* Data for this task *
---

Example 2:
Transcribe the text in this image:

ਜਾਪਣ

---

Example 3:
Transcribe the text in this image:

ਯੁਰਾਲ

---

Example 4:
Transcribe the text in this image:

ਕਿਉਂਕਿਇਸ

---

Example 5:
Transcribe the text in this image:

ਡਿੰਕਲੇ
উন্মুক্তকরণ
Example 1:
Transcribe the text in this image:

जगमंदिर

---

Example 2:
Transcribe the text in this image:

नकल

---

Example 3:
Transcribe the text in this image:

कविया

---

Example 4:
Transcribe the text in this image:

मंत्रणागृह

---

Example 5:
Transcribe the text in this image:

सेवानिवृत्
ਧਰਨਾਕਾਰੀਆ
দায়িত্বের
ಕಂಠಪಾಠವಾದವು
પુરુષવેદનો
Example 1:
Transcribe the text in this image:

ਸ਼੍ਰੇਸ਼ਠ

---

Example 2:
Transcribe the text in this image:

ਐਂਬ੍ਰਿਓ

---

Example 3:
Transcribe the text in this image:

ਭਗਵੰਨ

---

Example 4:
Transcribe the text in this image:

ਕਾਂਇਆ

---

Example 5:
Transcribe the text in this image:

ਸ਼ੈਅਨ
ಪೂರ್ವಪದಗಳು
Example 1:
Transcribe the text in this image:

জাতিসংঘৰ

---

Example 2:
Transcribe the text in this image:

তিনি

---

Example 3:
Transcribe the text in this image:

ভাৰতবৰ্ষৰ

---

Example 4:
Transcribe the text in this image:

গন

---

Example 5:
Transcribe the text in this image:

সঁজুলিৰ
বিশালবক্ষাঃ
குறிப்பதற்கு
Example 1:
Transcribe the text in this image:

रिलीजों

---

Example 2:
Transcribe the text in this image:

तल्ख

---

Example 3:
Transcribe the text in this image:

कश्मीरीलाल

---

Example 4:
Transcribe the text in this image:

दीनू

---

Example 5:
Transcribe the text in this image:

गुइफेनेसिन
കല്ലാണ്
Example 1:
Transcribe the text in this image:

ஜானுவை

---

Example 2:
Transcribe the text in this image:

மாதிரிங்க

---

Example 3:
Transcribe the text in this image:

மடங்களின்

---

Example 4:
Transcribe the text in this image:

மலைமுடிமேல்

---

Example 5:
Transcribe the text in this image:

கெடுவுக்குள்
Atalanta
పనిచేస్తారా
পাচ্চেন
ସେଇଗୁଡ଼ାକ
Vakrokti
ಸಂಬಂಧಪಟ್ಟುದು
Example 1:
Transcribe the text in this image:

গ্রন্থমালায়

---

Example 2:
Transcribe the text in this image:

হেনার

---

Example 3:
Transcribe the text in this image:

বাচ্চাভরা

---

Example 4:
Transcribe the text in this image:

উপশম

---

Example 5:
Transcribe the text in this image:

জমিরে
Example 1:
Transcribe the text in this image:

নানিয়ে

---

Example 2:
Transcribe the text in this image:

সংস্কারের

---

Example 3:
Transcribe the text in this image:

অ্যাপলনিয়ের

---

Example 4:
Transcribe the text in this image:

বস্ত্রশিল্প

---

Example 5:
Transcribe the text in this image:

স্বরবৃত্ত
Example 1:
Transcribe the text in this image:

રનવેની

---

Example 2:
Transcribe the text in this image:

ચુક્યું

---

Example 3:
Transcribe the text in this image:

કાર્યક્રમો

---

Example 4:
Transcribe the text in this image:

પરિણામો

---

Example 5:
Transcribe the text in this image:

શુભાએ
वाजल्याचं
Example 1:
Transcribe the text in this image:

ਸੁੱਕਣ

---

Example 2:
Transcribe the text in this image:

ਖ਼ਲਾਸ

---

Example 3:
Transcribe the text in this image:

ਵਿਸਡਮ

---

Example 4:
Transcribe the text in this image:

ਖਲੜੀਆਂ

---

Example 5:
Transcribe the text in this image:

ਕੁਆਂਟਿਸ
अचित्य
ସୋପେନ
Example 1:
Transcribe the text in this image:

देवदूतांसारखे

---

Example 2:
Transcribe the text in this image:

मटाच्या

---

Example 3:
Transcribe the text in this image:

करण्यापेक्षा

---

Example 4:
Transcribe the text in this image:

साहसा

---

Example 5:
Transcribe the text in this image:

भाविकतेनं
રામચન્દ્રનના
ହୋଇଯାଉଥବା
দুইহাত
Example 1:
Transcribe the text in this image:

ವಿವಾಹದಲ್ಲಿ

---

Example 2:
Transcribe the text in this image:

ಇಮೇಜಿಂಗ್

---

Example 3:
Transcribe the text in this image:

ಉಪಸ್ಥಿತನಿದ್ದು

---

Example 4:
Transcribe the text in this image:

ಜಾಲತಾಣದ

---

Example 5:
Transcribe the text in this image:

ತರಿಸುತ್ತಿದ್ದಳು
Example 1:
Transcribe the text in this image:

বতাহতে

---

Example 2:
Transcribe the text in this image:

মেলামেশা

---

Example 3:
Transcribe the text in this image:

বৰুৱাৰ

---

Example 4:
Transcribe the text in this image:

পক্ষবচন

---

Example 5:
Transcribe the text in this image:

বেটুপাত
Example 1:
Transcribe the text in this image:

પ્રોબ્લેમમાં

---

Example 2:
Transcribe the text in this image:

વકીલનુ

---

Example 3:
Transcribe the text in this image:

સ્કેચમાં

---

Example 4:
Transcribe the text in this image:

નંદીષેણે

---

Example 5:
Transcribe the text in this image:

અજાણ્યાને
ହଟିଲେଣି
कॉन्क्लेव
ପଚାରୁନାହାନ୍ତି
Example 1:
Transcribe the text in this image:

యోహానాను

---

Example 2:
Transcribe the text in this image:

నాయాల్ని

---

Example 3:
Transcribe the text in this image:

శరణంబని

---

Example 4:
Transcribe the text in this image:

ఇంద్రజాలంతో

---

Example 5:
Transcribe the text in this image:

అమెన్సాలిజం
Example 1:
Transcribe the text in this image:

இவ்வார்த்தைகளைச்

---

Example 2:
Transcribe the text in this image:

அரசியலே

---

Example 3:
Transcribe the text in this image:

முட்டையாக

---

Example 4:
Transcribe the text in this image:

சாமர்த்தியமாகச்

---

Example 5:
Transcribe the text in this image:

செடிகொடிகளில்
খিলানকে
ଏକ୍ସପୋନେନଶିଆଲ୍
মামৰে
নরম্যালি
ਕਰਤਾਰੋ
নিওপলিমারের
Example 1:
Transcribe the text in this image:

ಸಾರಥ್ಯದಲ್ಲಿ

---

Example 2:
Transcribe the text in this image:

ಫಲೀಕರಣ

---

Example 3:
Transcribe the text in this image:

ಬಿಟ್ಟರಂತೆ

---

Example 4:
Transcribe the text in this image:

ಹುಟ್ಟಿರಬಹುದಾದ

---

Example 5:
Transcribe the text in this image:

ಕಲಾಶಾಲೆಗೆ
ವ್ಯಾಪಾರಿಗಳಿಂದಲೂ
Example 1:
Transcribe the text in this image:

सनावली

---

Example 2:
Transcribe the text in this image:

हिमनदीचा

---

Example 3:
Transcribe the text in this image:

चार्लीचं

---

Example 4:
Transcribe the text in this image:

* Work required *
In the answer, the listing above should be restated word for word.

* Response to this task *
---

Example 2:
Transcribe the text in this image:

ਜਾਪਣ

---

Example 3:
Transcribe the text in this image:

ਯੁਰਾਲ

---

Example 4:
Transcribe the text in this image:

ਕਿਉਂਕਿਇਸ

---

Example 5:
Transcribe the text in this image:

ਡਿੰਕਲੇ
উন্মুক্তকরণ
Example 1:
Transcribe the text in this image:

जगमंदिर

---

Example 2:
Transcribe the text in this image:

नकल

---

Example 3:
Transcribe the text in this image:

कविया

---

Example 4:
Transcribe the text in this image:

मंत्रणागृह

---

Example 5:
Transcribe the text in this image:

सेवानिवृत्
ਧਰਨਾਕਾਰੀਆ
দায়িত্বের
ಕಂಠಪಾಠವಾದವು
પુરુષવેદનો
Example 1:
Transcribe the text in this image:

ਸ਼੍ਰੇਸ਼ਠ

---

Example 2:
Transcribe the text in this image:

ਐਂਬ੍ਰਿਓ

---

Example 3:
Transcribe the text in this image:

ਭਗਵੰਨ

---

Example 4:
Transcribe the text in this image:

ਕਾਂਇਆ

---

Example 5:
Transcribe the text in this image:

ਸ਼ੈਅਨ
ಪೂರ್ವಪದಗಳು
Example 1:
Transcribe the text in this image:

জাতিসংঘৰ

---

Example 2:
Transcribe the text in this image:

তিনি

---

Example 3:
Transcribe the text in this image:

ভাৰতবৰ্ষৰ

---

Example 4:
Transcribe the text in this image:

গন

---

Example 5:
Transcribe the text in this image:

সঁজুলিৰ
বিশালবক্ষাঃ
குறிப்பதற்கு
Example 1:
Transcribe the text in this image:

रिलीजों

---

Example 2:
Transcribe the text in this image:

तल्ख

---

Example 3:
Transcribe the text in this image:

कश्मीरीलाल

---

Example 4:
Transcribe the text in this image:

दीनू

---

Example 5:
Transcribe the text in this image:

गुइफेनेसिन
കല്ലാണ്
Example 1:
Transcribe the text in this image:

ஜானுவை

---

Example 2:
Transcribe the text in this image:

மாதிரிங்க

---

Example 3:
Transcribe the text in this image:

மடங்களின்

---

Example 4:
Transcribe the text in this image:

மலைமுடிமேல்

---

Example 5:
Transcribe the text in this image:

கெடுவுக்குள்
Atalanta
పనిచేస్తారా
পাচ্চেন
ସେଇଗୁଡ଼ାକ
Vakrokti
ಸಂಬಂಧಪಟ್ಟುದು
Example 1:
Transcribe the text in this image:

গ্রন্থমালায়

---

Example 2:
Transcribe the text in this image:

হেনার

---

Example 3:
Transcribe the text in this image:

বাচ্চাভরা

---

Example 4:
Transcribe the text in this image:

উপশম

---

Example 5:
Transcribe the text in this image:

জমিরে
Example 1:
Transcribe the text in this image:

নানিয়ে

---

Example 2:
Transcribe the text in this image:

সংস্কারের

---

Example 3:
Transcribe the text in this image:

অ্যাপলনিয়ের

---

Example 4:
Transcribe the text in this image:

বস্ত্রশিল্প

---

Example 5:
Transcribe the text in this image:

স্বরবৃত্ত
Example 1:
Transcribe the text in this image:

રનવેની

---

Example 2:
Transcribe the text in this image:

ચુક્યું

---

Example 3:
Transcribe the text in this image:

કાર્યક્રમો

---

Example 4:
Transcribe the text in this image:

પરિણામો

---

Example 5:
Transcribe the text in this image:

શુભાએ
वाजल्याचं
Example 1:
Transcribe the text in this image:

ਸੁੱਕਣ

---

Example 2:
Transcribe the text in this image:

ਖ਼ਲਾਸ

---

Example 3:
Transcribe the text in this image:

ਵਿਸਡਮ

---

Example 4:
Transcribe the text in this image:

ਖਲੜੀਆਂ

---

Example 5:
Transcribe the text in this image:

ਕੁਆਂਟਿਸ
अचित्य
ସୋପେନ
Example 1:
Transcribe the text in this image:

देवदूतांसारखे

---

Example 2:
Transcribe the text in this image:

मटाच्या

---

Example 3:
Transcribe the text in this image:

करण्यापेक्षा

---

Example 4:
Transcribe the text in this image:

साहसा

---

Example 5:
Transcribe the text in this image:

भाविकतेनं
રામચન્દ્રનના
ହୋଇଯାଉଥବା
দুইহাত
Example 1:
Transcribe the text in this image:

ವಿವಾಹದಲ್ಲಿ

---

Example 2:
Transcribe the text in this image:

ಇಮೇಜಿಂಗ್

---

Example 3:
Transcribe the text in this image:

ಉಪಸ್ಥಿತನಿದ್ದು

---

Example 4:
Transcribe the text in this image:

ಜಾಲತಾಣದ

---

Example 5:
Transcribe the text in this image:

ತರಿಸುತ್ತಿದ್ದಳು
Example 1:
Transcribe the text in this image:

বতাহতে

---

Example 2:
Transcribe the text in this image:

মেলামেশা

---

Example 3:
Transcribe the text in this image:

বৰুৱাৰ

---

Example 4:
Transcribe the text in this image:

পক্ষবচন

---

Example 5:
Transcribe the text in this image:

বেটুপাত
Example 1:
Transcribe the text in this image:

પ્રોબ્લેમમાં

---

Example 2:
Transcribe the text in this image:

વકીલનુ

---

Example 3:
Transcribe the text in this image:

સ્કેચમાં

---

Example 4:
Transcribe the text in this image:

નંદીષેણે

---

Example 5:
Transcribe the text in this image:

અજાણ્યાને
ହଟିଲେଣି
कॉन्क्लेव
ପଚାରୁନାହାନ୍ତି
Example 1:
Transcribe the text in this image:

యోహానాను

---

Example 2:
Transcribe the text in this image:

నాయాల్ని

---

Example 3:
Transcribe the text in this image:

శరణంబని

---

Example 4:
Transcribe the text in this image:

ఇంద్రజాలంతో

---

Example 5:
Transcribe the text in this image:

అమెన్సాలిజం
Example 1:
Transcribe the text in this image:

இவ்வார்த்தைகளைச்

---

Example 2:
Transcribe the text in this image:

அரசியலே

---

Example 3:
Transcribe the text in this image:

முட்டையாக

---

Example 4:
Transcribe the text in this image:

சாமர்த்தியமாகச்

---

Example 5:
Transcribe the text in this image:

செடிகொடிகளில்
খিলানকে
ଏକ୍ସପୋନେନଶିଆଲ୍
মামৰে
নরম্যালি
ਕਰਤਾਰੋ
নিওপলিমারের
Example 1:
Transcribe the text in this image:

ಸಾರಥ್ಯದಲ್ಲಿ

---

Example 2:
Transcribe the text in this image:

ಫಲೀಕರಣ

---

Example 3:
Transcribe the text in this image:

ಬಿಟ್ಟರಂತೆ

---

Example 4:
Transcribe the text in this image:

ಹುಟ್ಟಿರಬಹುದಾದ

---

Example 5:
Transcribe the text in this image:

ಕಲಾಶಾಲೆಗೆ
ವ್ಯಾಪಾರಿಗಳಿಂದಲೂ
Example 1:
Transcribe the text in this image:

सनावली

---

Example 2:
Transcribe the text in this image:

हिमनदीचा

---

Example 3:
Transcribe the text in this image:

चार्लीचं

---

Example 4:
Transcribe the text in this image:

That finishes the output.